Edit: Omg that story. Eep. I guess if someone provided too-large numbers in a JSON format, you could use a custom parser to accept them as strings or bigints. Still, that must have not been a fun time.


Yeah I believe I hand patched Crockford’s json2 parser? It was something like that.


JSON isn’t intended to narrow all details. That’s up to the producer and consumer. If you use JSON you will specify these details in your API. JSON isn’t an API.

I wonder how many times this gets violated though, and how many times this “I dunno… you decide” approach causes problems.


If you want something stricter, specify it in the JSON Schema and use that[1].

You could declare your own "int32" type[2] for example, and use that. Then validate the input JSON against the schema before parsing it further.

[1]: https://datatracker.ietf.org/doc/html/draft-bhutton-json-sch...

[2]: https://json-schema.org/draft/2020-12/json-schema-core.html#...

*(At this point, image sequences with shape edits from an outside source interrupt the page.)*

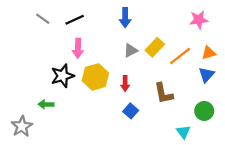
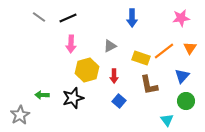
blue arrow: (125, 18) -> (132, 18), moved
yellow rectangle: (155, 47) -> (141, 58), moved, turned 66
gray triangle: (131, 51) -> (110, 46), moved
orange triangle: (209, 53) -> (190, 48), turned -40
blue triangle: (206, 75) -> (182, 76), moved
black star: (63, 76) -> (73, 98), moved

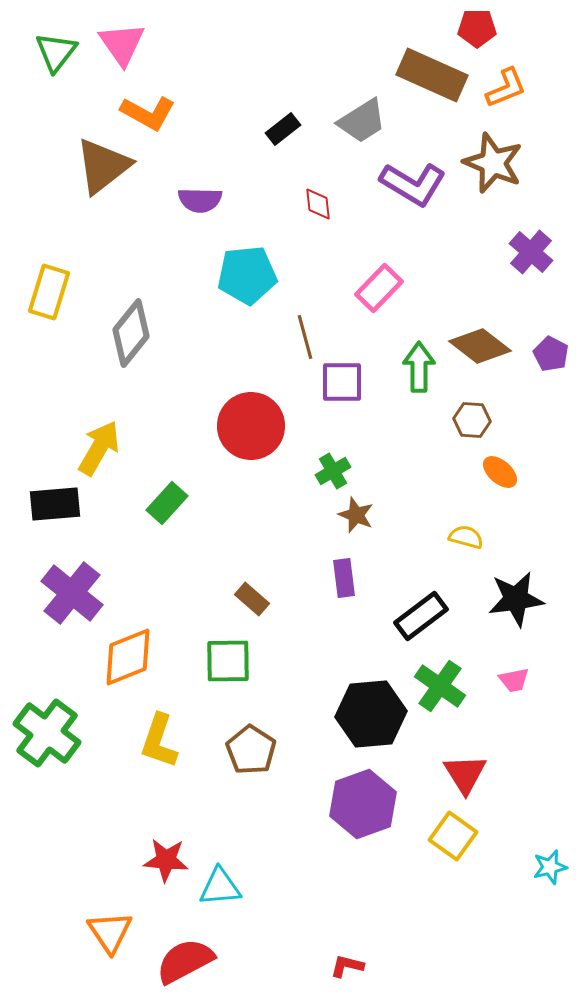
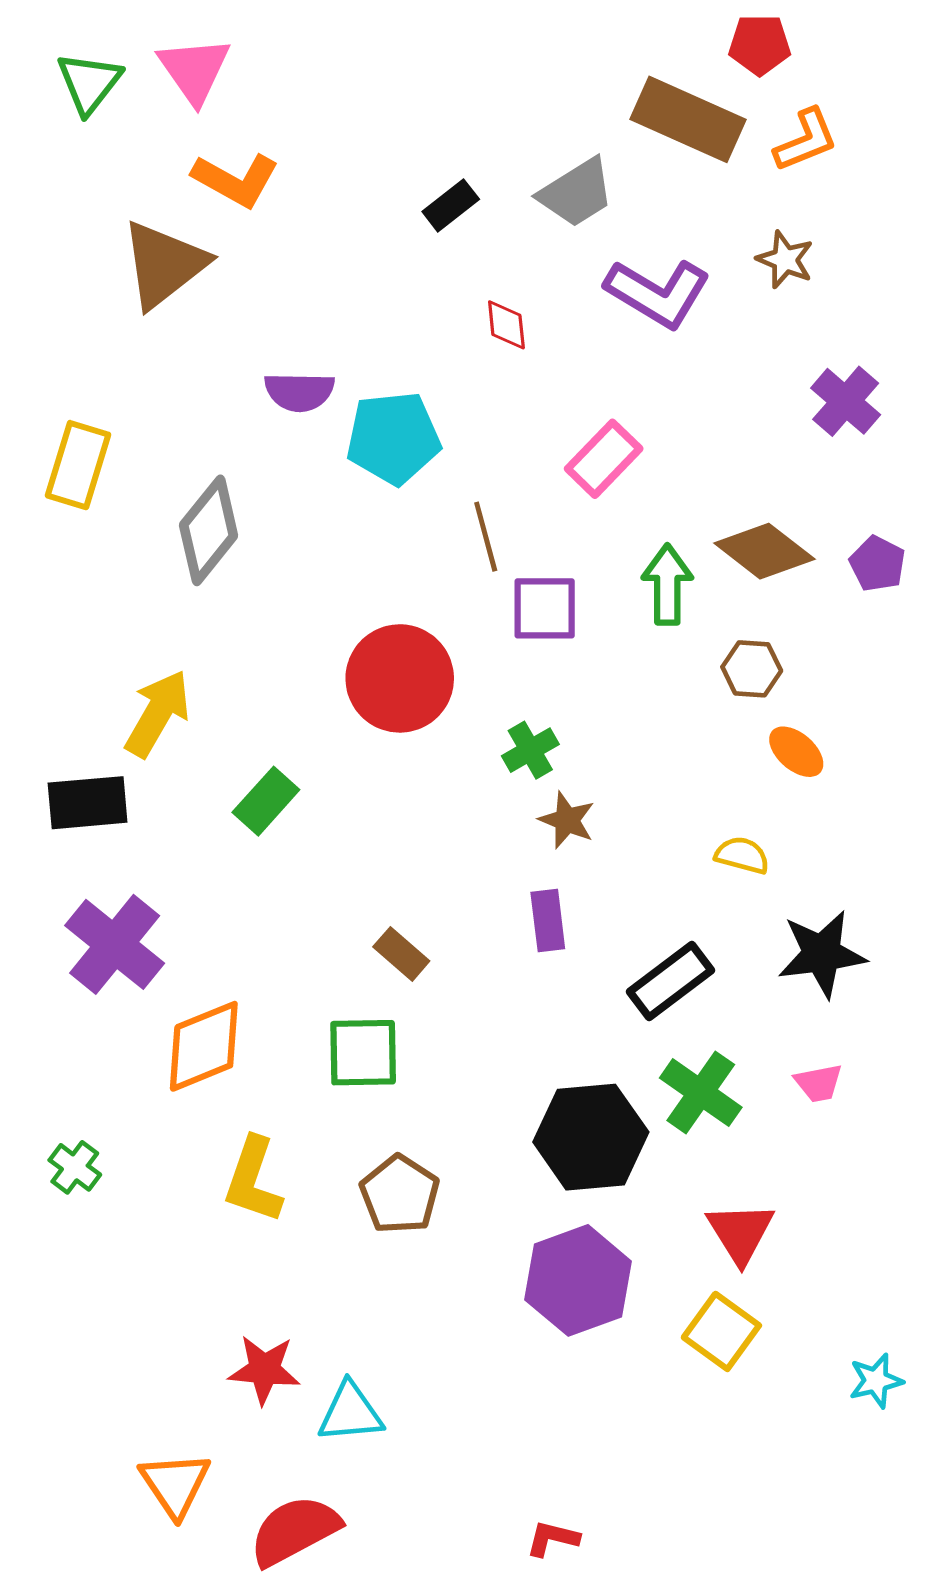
brown star: (493, 163) -> (785, 260), size x0.6
purple semicircle: (200, 200) -> (299, 392), moved
green cross: (47, 733) -> (75, 1167), size x0.5

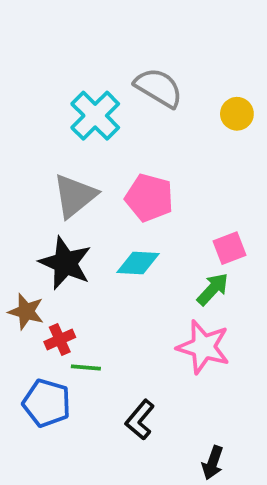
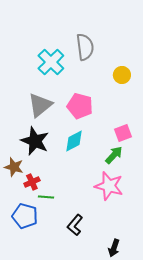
gray semicircle: (159, 88) -> (85, 47), turned 52
yellow circle: (237, 114) -> (122, 75), moved
cyan diamond: (138, 263) -> (74, 141), turned -30

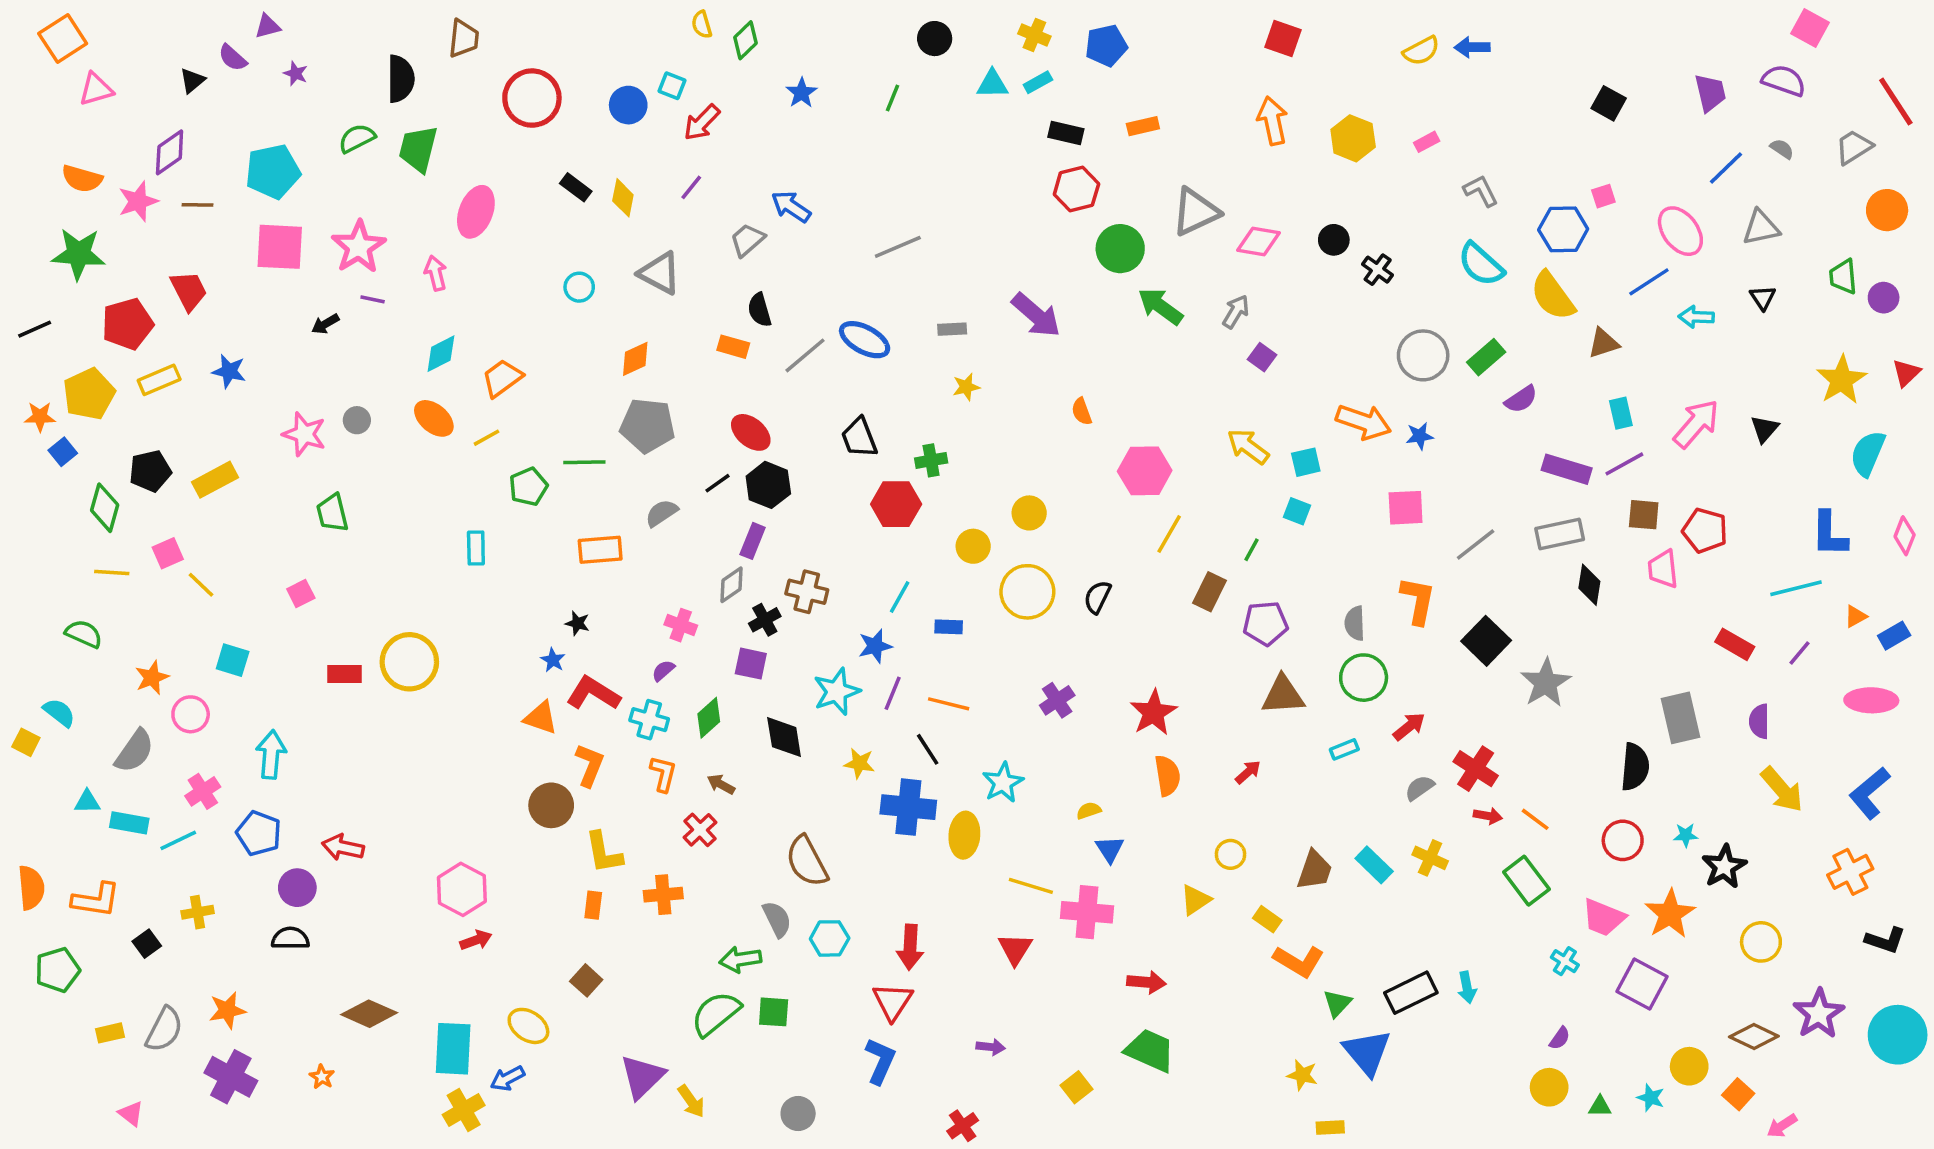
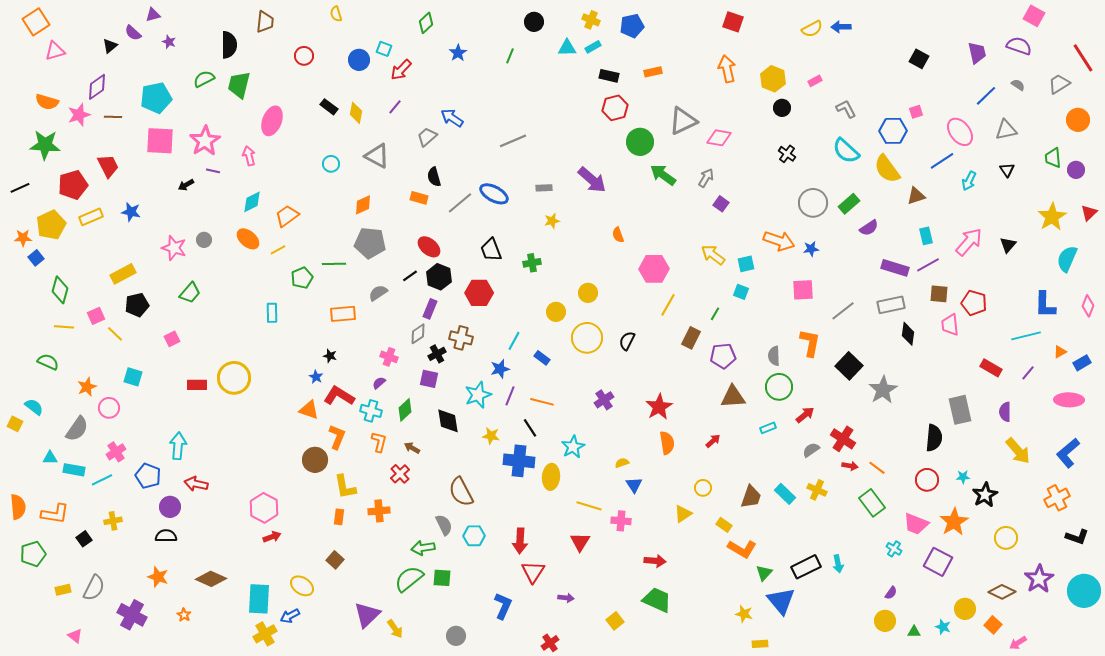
yellow semicircle: (702, 25) -> (336, 14), moved
red circle: (532, 98) -> (304, 56), size x0.6
black circle: (1334, 240) -> (782, 108), moved
cyan arrow: (1696, 317) -> (969, 181), turned -66
black pentagon: (150, 471) -> (137, 305), moved
red hexagon: (896, 504) -> (479, 293), moved
green trapezoid: (332, 513) -> (190, 293), turned -125
blue rectangle: (949, 627) -> (542, 358), turned 35
cyan arrow: (271, 755) -> (178, 446), moved
pink cross: (1087, 912) -> (621, 521), size x0.7
red triangle: (893, 1001) -> (533, 572), moved
orange star: (227, 1010) -> (158, 577), moved, turned 30

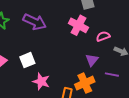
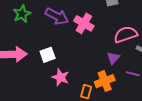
pink cross: (78, 25) -> (84, 23), moved
pink semicircle: (103, 36) -> (126, 34), size x1.6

You could invent a language that represents data that is very explicit about having integers, the implementation in javascript would still spit out floating values, because that's all the language has.

So either you don't target javascript (which would be a bit silly in the case of JSON), or you go the other way and forbid integers, even in languages that do support them. Which is also kind of silly.

Ultimately the real issue is that javascript doesn't have integers and if you're interacting with it, you need to be aware of that, JSON or not.


Doesn't matter.

The baseline is anything written in C and C++, which don't have bignum or decimal types and so more or less always parse JSON numbers to either int64 or double, at best.